La prescrizione di raccogliere numerose firme di appoggio alle liste elettorali era originariamente nata dalla più che ragionevole preoccupazione che i simboli e i partiti presentati fossero davvero espressione di una reale partecipazione popolare. Si era nel secondo dopoguerra, e si voleva evitare che sullentusiasmo della nuova democrazia le elezioni venissero sommerse da uno tsunami di sigle senza seguito e frutto della buona volontà ma anche della stravaganza di pochi.
L'alto numero di sottoscrittori andava benissimo con un sistema proporzionale puro dove il raggiungimento di un quorum pieno anche in un solo collegio garantiva l'accesso al Parlamento. È assai meno giustificato in un sistema maggioritario o a sbarramento dove le iniziative minori o velleitarie non portano comunque all'elezione di alcun rappresentante.
Nell'attuale macchinoso sistema elettorale italiano la richiesta di un numero davvero elevato di sottoscrittori suona così più come l'eliminazione di possibili concorrenti, come una vera e propria «conventio ad excludendum», che chi gode delle gioie del potere usa per evitare che qualcuno gliene porti via una fetta.
La cosa si inserisce con perfetta coerenza in una serie di misure che testimoniano una davvero esile vocazione al rispetto della democrazia e della volontà popolare. Nel repertorio rientrano anche le soglie di sbarramento piuttosto alte, i listoni di candidati, i listini chiusi, i premi di coalizione. La sbandierata intenzione di arrivare a un sistema bipolare perfetto suona spesso come il desiderio di levarsi di torno tutti quelli che non appartengono a un sempre più ristretto circolo di potere. È sincero Berlusconi quando dice di preferire parlamentari ubbidienti e disciplinati a quelli che mostrano guizzi di genio. Il risultato è però sotto gli occhi di tutti: dibattito di infima qualità, eletti che valgono una cicca. Non serve più neppure essere furbi o svelti per pastrugnare con i soldi dei contribuenti, ci riescono anche gli imbecilli e gli esiti si vedono.

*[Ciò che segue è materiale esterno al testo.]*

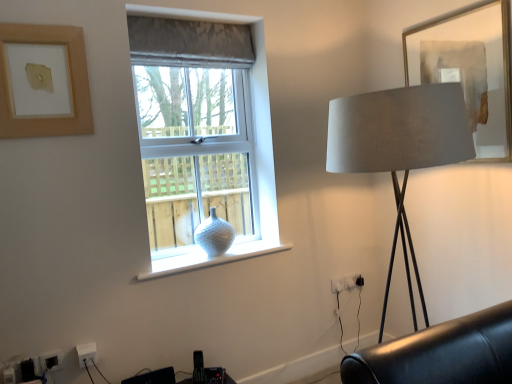
The width and height of the screenshot is (512, 384). Identify the location of free location above matte silver picture frame at upper right, marked as the first picture frame in a right-to-left arrangement (from a real-world perspective). coord(451,11).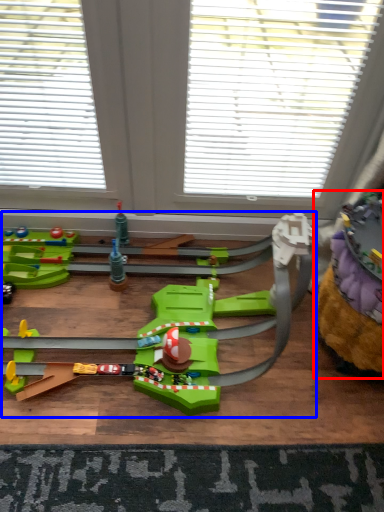
Question: Which of the following is the closest to the observer, toy (highlighted by a red box) or toy (highlighted by a blue box)?

Choices:
 (A) toy
 (B) toy

Answer: (B)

Quella delle firme è davvero una farsa ridicola e vergognosa. Prendiamo le elezioni regionali: per potersi, ad esempio, presentare in Lombardia, una lista deve raccogliere sulla base delle quote provinciali stimate sul numero di abitanti non meno di 20.500 e non più di 29.000 firme. Cioè ci vogliono circa 25.000 persone che esibiscano un documento di identità e firmino, e dei vidimatori che ne accertino la autenticità con timbri e patacche, e certificati elettorali che ne attestino il diritto al voto. Una follia. Se qualcuno avesse davvero voglia di controllare l'autenticità di tutte le firme scoprirebbe che le liste da escludere sono ben più numerose di quelle che ci consegna la cronaca di questi giorni. Si scoprirebbero gli autografi (magari poco autografi) di migliaia di volenterosi cittadini che hanno partecipato a sottoscrizioni per la difesa dell'airone cenerino o contro l'ecopass fatte anni prima.
Non sarebbe assai più saggio e democratico contentarsi di 50 o 100 elettori maggiorenni, con la fedina penale a posto e il modello Unico ben compilato, che si presentano da un notaio, ci mettono nome e faccia e dichiarano una intenzione chiara? È vero: si potrebbe così correre il rischio che la scheda elettorale assuma la consistenza delle pagine gialle, ma basterebbe chiedere una cauzione, 5 o 10mila euro a simbolo per dissuadere i più o per pagare le spese aggiuntive di stampa. Ma si permetterebbe a nuovi gruppi e partiti di farsi avanti e Dio solo sa quanto ce ne sia bisogno.
Invece con questo sistema che i grandi hanno inventato per impedire ai piccoli di nascere e crescere si ingessa la politica, si tengono lontane le persone per bene e si incoraggia a dismisura l'astensione.